» **Materials provided**:
§ §

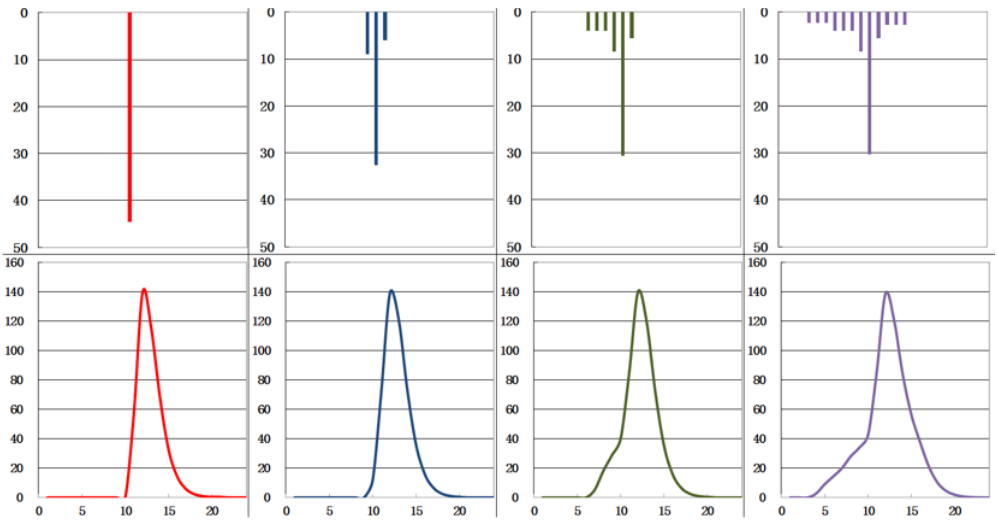
Figure 3. Schematic diagram of the back extrapolation of net rain threshold value.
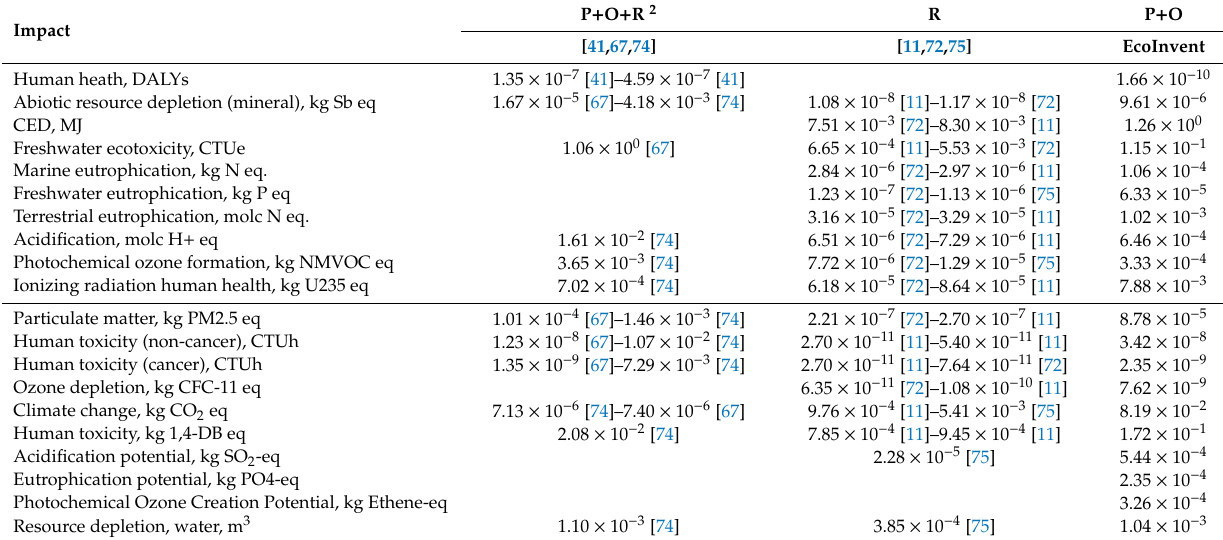
Table 3. Environmental impacts of di ff erent life cycle stages of c-Si PV panels (for 1 kWh 1 ).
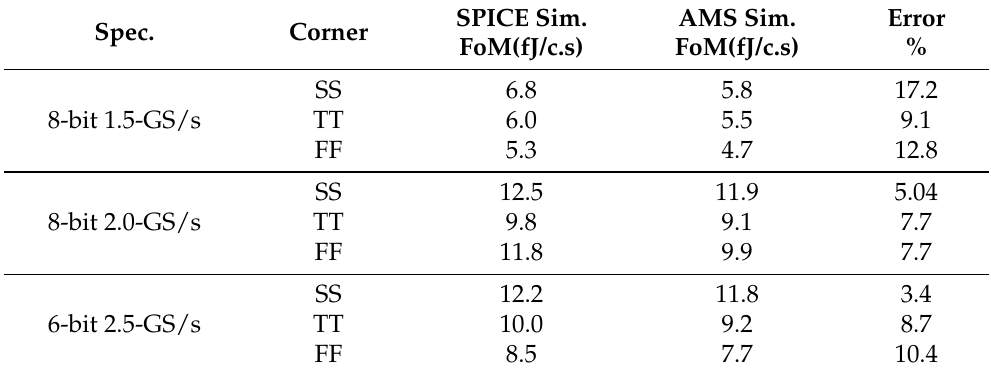
Table 8. Figure-of-merit comparisons at each target ADC specification; data from [22]. SPICE Sim. AMS Sim. Spec. Corner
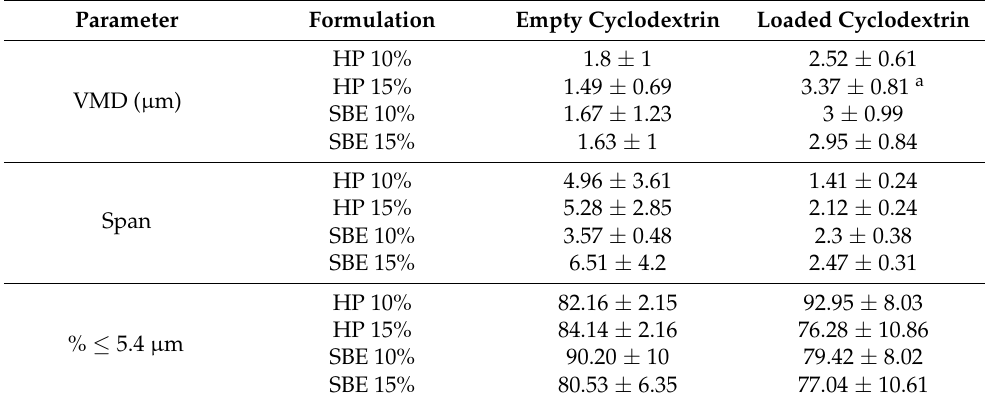
Table 2. VMD, Span, and % ≤ 5.4 µm of each empty CD (10% and 15%), and each CD (10% and 15%) loaded with DS (mean ± SD, n = 3).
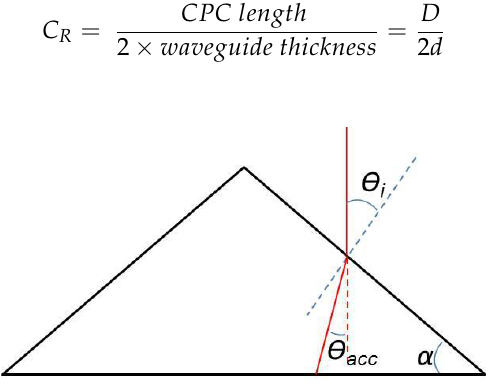
Figure 4. The relationship between the prism structure and the acceptance angle of the CPC.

§ §

» **Goal of the exercise**:
Every line in the entries above that mentions the word "Table" must be shown.

» **Finished task**:
Table 3. Environmental impacts of di ff erent life cycle stages of c-Si PV panels (for 1 kWh 1 ).
Table 8. Figure-of-merit comparisons at each target ADC specification; data from [22]. SPICE Sim. AMS Sim. Spec. Corner
Table 2. VMD, Span, and % ≤ 5.4 µm of each empty CD (10% and 15%), and each CD (10% and 15%) loaded with DS (mean ± SD, n = 3).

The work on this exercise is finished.